ISLAMTODAY ID-Upaya kudeta di Mali terjadi di tengah ketegangan dengan Prancis.
Sekelompok perwira Mali mencoba kudeta minggu lalu dengan bantuan negara Barat, pemerintah di Bamako telah mengumumkan.
Sementara pemerintah militer tidak menyebutkan tersangka pelaku asing, pengumuman itu muncul di tengah memburuknya hubungan yang sedang berlangsung dengan mantan penguasa kolonial Mali, Prancis.
“Sekelompok kecil perwira anti-progresif Mali dan bintara berusaha melakukan kudeta pada malam 11-12 Mei 2022,” uajr juru bicara pemerintah Kolonel Abdoulaye Maiga di TV nasional pada Senin (16/5) malam, seperti dilansir dari RT, Selasa (17/5).
“Para prajurit ini didukung oleh negara Barat. Upaya itu gagal berkat kewaspadaan dan profesionalisme pasukan pertahanan dan keamanan Mali.”

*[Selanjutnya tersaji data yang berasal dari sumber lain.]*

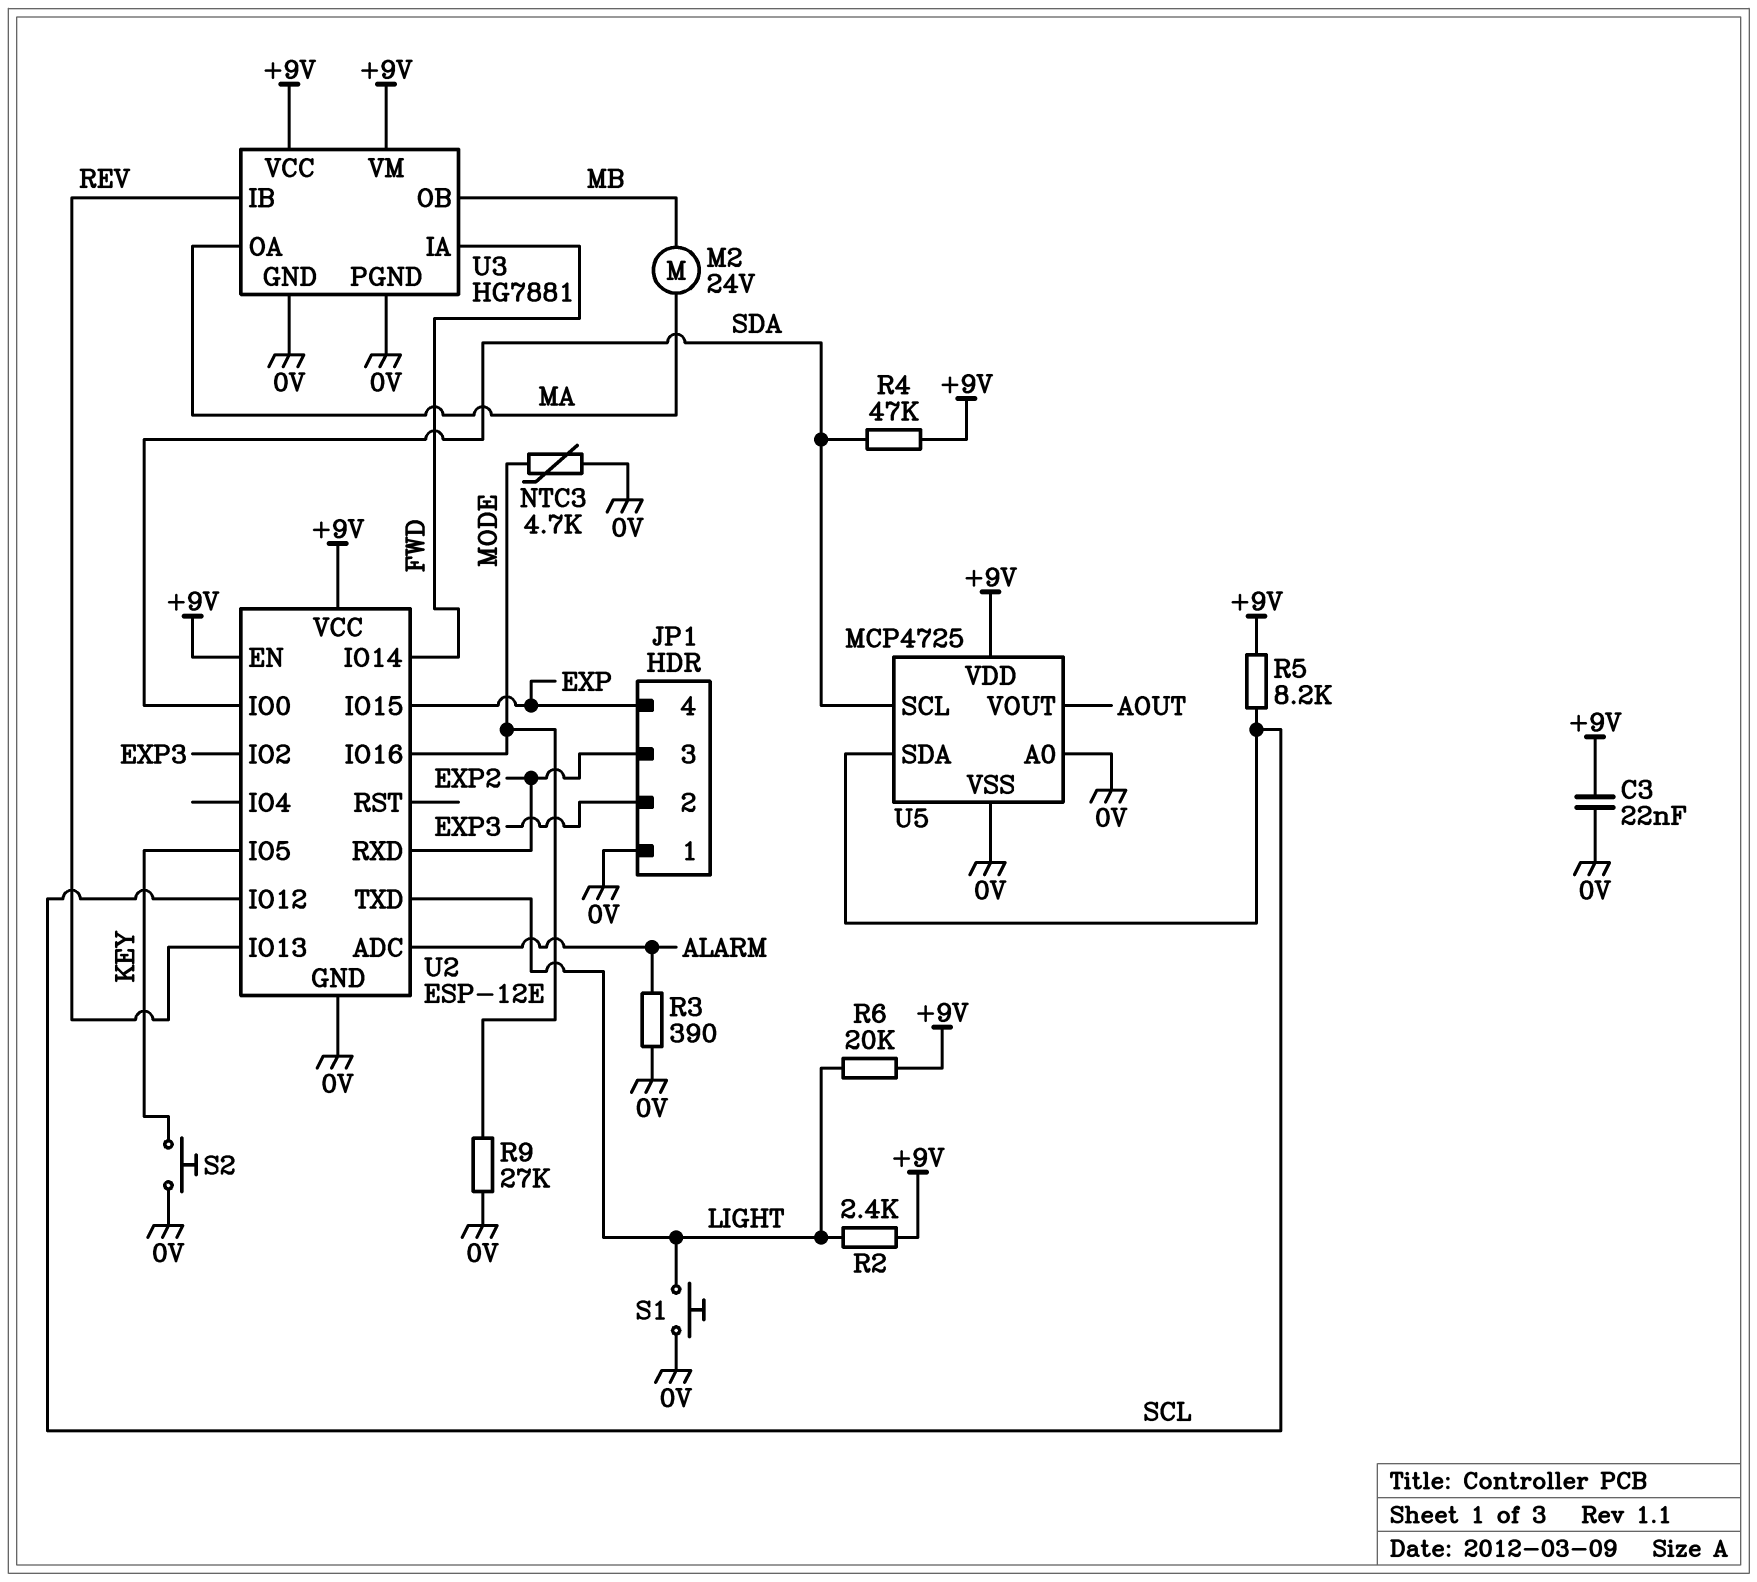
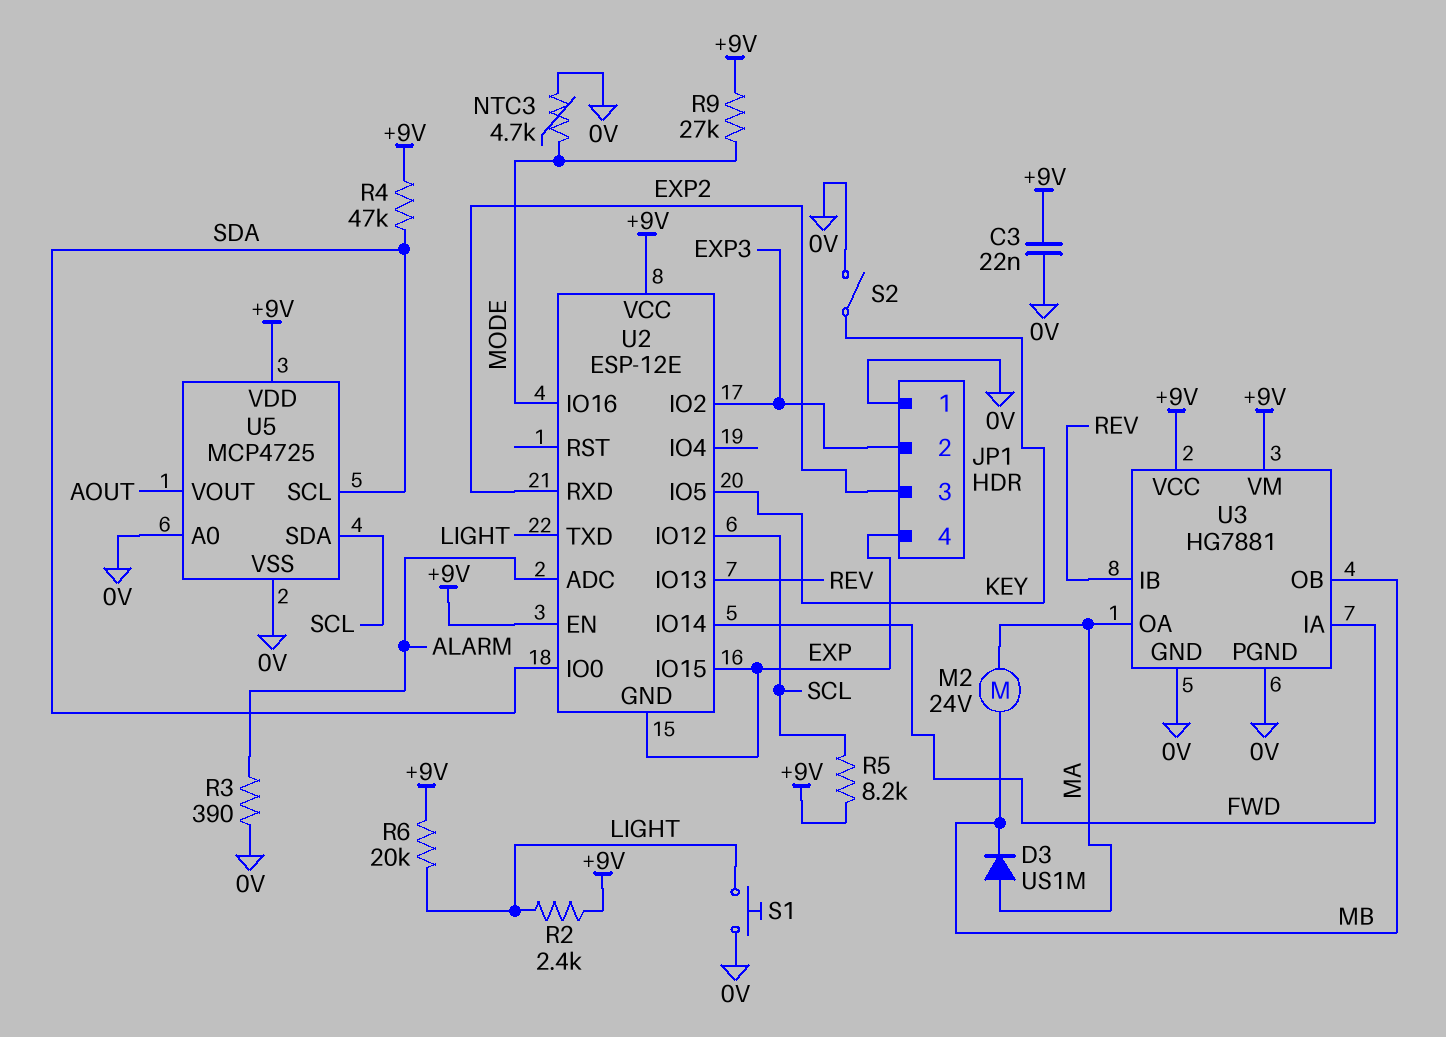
D3: none -> diode US1M (A MA, K MB)
R9: 27k (0V, MODE) -> 27k (+9V, MODE)
S2: button (0V, KEY) -> switch (0V, KEY)
U2 pin GND: 0V -> EXP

Pemerintah mengecam “serangan keterlaluan terhadap keamanan negara, yang tujuannya adalah untuk menghalangi — atau bahkan memusnahkan — upaya substansial untuk mengamankan negara kita dan kembali ke tatanan konstitusional yang menjamin perdamaian dan stabilitas” di Mali, tetapi hanya memberikan sedikit rincian tentang rencana yang diduga.
Satu sumber militer anonim mengatakan kepada Al-Jazeera bahwa sekitar 10 orang telah ditangkap sejauh ini.
Pemerintah telah mengkonfirmasi bahwa keamanan di pos-pos pemeriksaan di sekitar ibu kota telah ditingkatkan dalam upaya untuk menangkap kaki tangan yang mungkin masih buron.
Klaim kudeta yang gagal datang pada hari yang sama ketika Mali menarik diri dari Pasukan G5 Sahel, sebuah upaya multinasional untuk melawan militan Islam di wilayah tersebut.
Kelompok beranggotakan lima orang yang dibentuk pada 2017 juga termasuk Chad, Burkina Faso, Mauritania, dan Nigeria.
Mali saat ini diperintah oleh Presiden sementara Assimi Goita, seorang kolonel tentara yang memimpin kudeta militer 2020 melawan Presiden Ibrahim Boubacar Keita – serta kudeta Mei 2021 terhadap penggantinya Bah N’Daw.
Setelah kudeta tahun 2021, pemerintah Goita telah dituduh oleh kekuatan Barat mengundang kontraktor militer swasta Rusia untuk membantu Bamako memerangi gerilyawan Islam di utara.
Sementara itu, hubungan Bamako dengan Paris terus memburuk. Atas desakan Goita, Prancis menarik pasukannya keluar dari Mali pada Februari.
Negara tersebut membuang media pemerintah Prancis pada bulan Maret, menuduh mereka menerbitkan laporan palsu tentang pelanggaran hak asasi manusia.
Awal bulan ini, Mali memutuskan kesepakatan pertahanan dengan Paris, dengan alasan “pelanggaran mencolok” kedaulatannya oleh pasukan Prancis.